[VOTRE OBJECTIF]
Pouvez-vous résumer en deux phrases l'extrait choisi ci-dessous ?

[EXTRAIT CHOISI]
━━━━━━

À la même époque, la littérature française avait à sa tête un de ces rares esprits qui ont le privilège d’émouvoir, de charmer et d’instruire leur siècle. Cet écrivain avait toutes les grâces comme toutes les forces du génie ; il en avait au besoin toutes les colères. Il entraînait par la passion, il séduisait par le bon sens, il tuait par l’ironie. Il s’était essayé dans presque tous les genres, et il excellait dans la plupart. Il descendait avec une merveilleuse aisance de la tragédie à la satire, de l’épopée à la facétie, de l’histoire au pamphlet. — De quelque côté qu’il attaquât les intelligences, il était sûr de les conquérir. Ce prince de la pensée était à ménager ; il gouvernait l’opinion et distribuait la gloire ! Vous avez deviné Frédéric II et Voltaire.

━━━━━━

[DOCUMENTS FOURNIS]

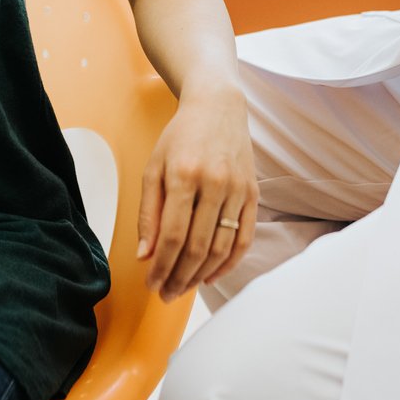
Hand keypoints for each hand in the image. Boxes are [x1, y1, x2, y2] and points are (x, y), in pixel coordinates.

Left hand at [136, 82, 257, 301]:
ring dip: (201, 275)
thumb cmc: (181, 136)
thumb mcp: (154, 167)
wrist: (218, 105)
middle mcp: (215, 183)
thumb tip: (146, 255)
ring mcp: (238, 190)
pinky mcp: (254, 193)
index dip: (161, 267)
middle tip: (166, 294)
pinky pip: (245, 238)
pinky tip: (211, 275)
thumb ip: (148, 212)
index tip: (151, 284)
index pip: (172, 236)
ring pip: (222, 247)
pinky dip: (230, 263)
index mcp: (185, 176)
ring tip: (184, 287)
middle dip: (179, 277)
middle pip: (197, 247)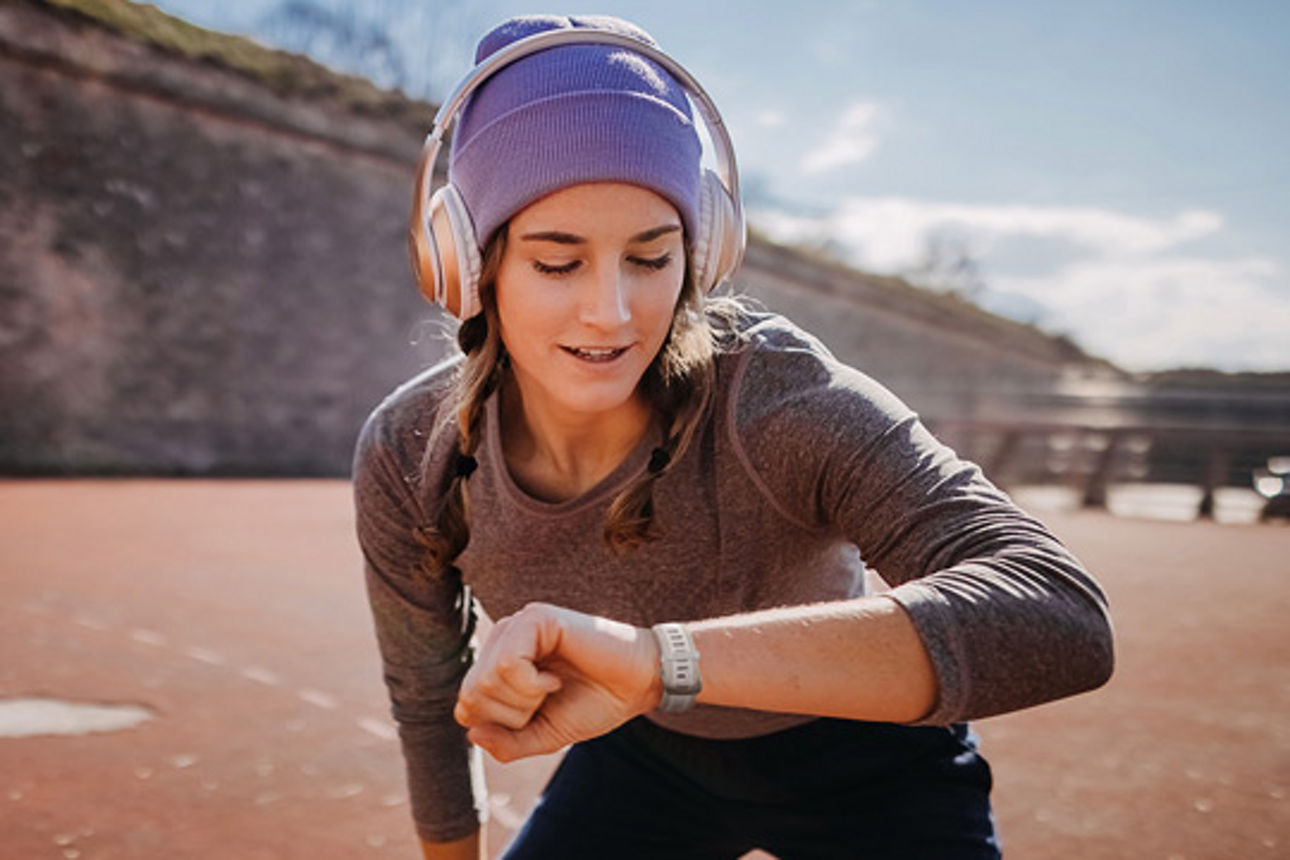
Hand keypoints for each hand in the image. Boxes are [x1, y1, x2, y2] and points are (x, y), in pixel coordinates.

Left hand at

━━━━━━

[CORRIGÉ DE L'EXERCICE]
L'extrait présente un écrivain qui était alors à la tête de la littérature française, doté de toutes les grâces et de toutes les forces du génie, excellant dans la plupart des genres et passant avec aisance de la tragédie à la satire ou de l'histoire au pamphlet. Ce prince de la pensée, sûr de conquérir les intelligences, gouvernait l'opinion et distribuait la gloire, et l'extrait le nomme enfin Voltaire, aux côtés de Frédéric II.